Segment Start: EXTRACTED ENTRIES

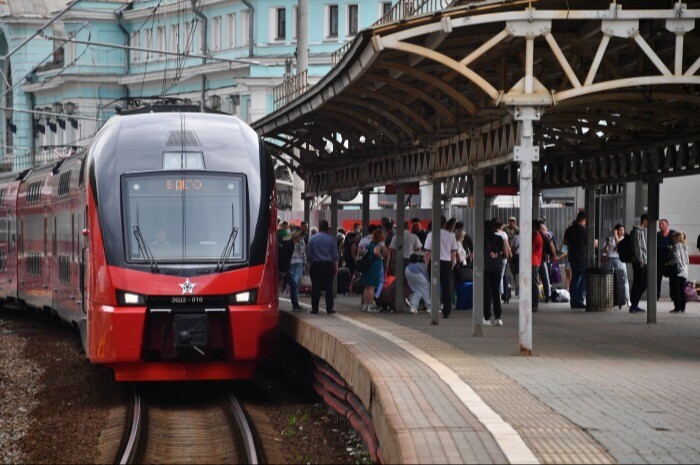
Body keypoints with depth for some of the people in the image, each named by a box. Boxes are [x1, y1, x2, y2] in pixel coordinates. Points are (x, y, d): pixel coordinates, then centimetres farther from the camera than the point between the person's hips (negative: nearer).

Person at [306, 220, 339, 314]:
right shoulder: (331, 239, -1)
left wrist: (311, 262, 14)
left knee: (316, 287, 3)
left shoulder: (312, 238, 0)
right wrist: (336, 267, 7)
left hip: (316, 265, 0)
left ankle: (315, 308, 2)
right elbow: (335, 255, 1)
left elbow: (309, 254, 3)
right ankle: (329, 309, 3)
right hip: (328, 265, 0)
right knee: (328, 287, 3)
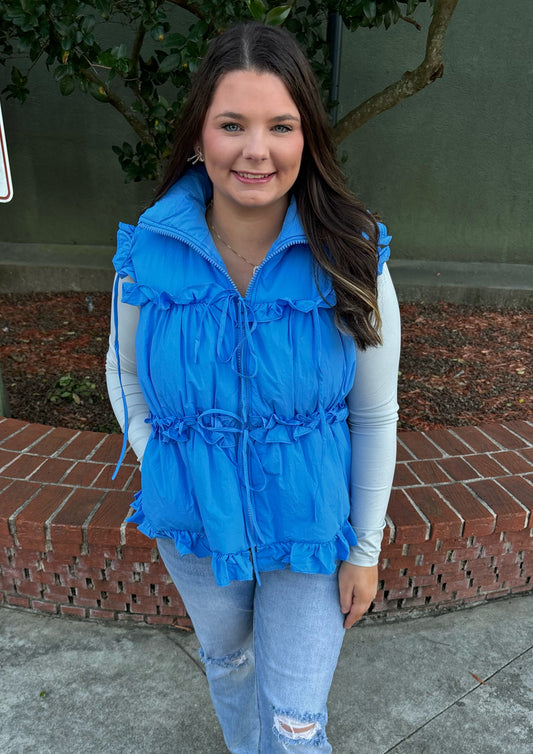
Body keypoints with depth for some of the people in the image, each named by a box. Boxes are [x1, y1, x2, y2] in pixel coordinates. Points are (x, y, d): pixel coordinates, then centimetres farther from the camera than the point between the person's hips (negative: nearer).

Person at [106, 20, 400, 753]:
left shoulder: (352, 260, -18)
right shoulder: (148, 253, -14)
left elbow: (375, 417, -10)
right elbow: (125, 373, 4)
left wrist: (365, 548, -5)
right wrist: (160, 464, -6)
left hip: (312, 531, -2)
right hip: (193, 527, 3)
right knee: (225, 661, 31)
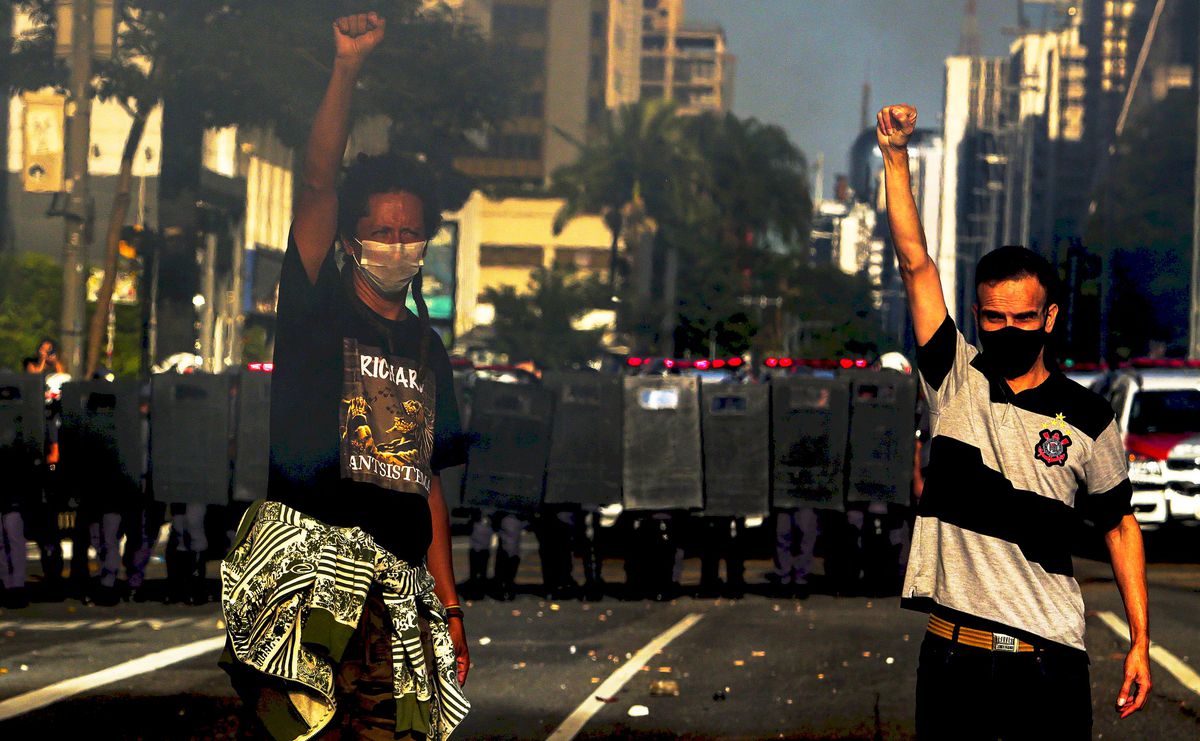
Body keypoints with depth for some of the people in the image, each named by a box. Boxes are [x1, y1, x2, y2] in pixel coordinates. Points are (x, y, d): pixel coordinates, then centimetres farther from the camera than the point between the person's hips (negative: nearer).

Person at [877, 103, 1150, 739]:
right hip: (953, 653, 1)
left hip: (1052, 661, -1)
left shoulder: (1088, 419, 4)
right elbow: (915, 263, 0)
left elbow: (1119, 527, 10)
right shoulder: (956, 382, 6)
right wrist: (895, 155, -6)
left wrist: (1140, 643, 4)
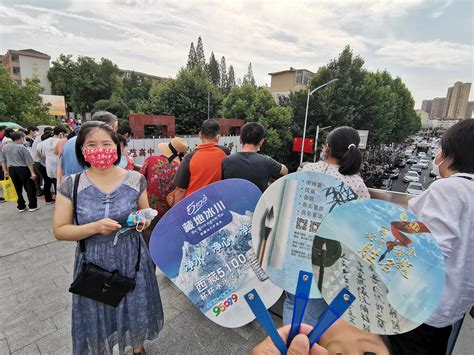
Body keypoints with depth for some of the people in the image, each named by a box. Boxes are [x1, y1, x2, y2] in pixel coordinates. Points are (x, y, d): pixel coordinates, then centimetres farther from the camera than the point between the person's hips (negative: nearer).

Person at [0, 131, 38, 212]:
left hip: (11, 170, 6)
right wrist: (32, 172, -12)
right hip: (23, 169, -6)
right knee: (30, 188, 4)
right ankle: (32, 206, 7)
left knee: (18, 189, 14)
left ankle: (21, 207, 20)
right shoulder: (22, 147, -13)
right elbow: (28, 161, -14)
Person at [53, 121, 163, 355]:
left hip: (132, 259, 1)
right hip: (94, 263, 0)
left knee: (136, 310, 19)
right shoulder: (70, 185, -9)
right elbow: (59, 231, -5)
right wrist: (95, 227, -22)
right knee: (98, 321, 18)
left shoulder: (135, 180, -8)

Segment End: EXTRACTED ENTRIES

*WHAT THE TASK ASKS*
Which of the lines above include the word "wrist"? List those lines.

*SOLUTION TO THE EXERCISE*
left wrist: (311, 262, 14)
right wrist: (336, 267, 7)
left wrist: (365, 548, -5)
right wrist: (160, 464, -6)
right wrist: (895, 155, -6)
left wrist: (1140, 643, 4)
right wrist: (32, 172, -12)
right wrist: (95, 227, -22)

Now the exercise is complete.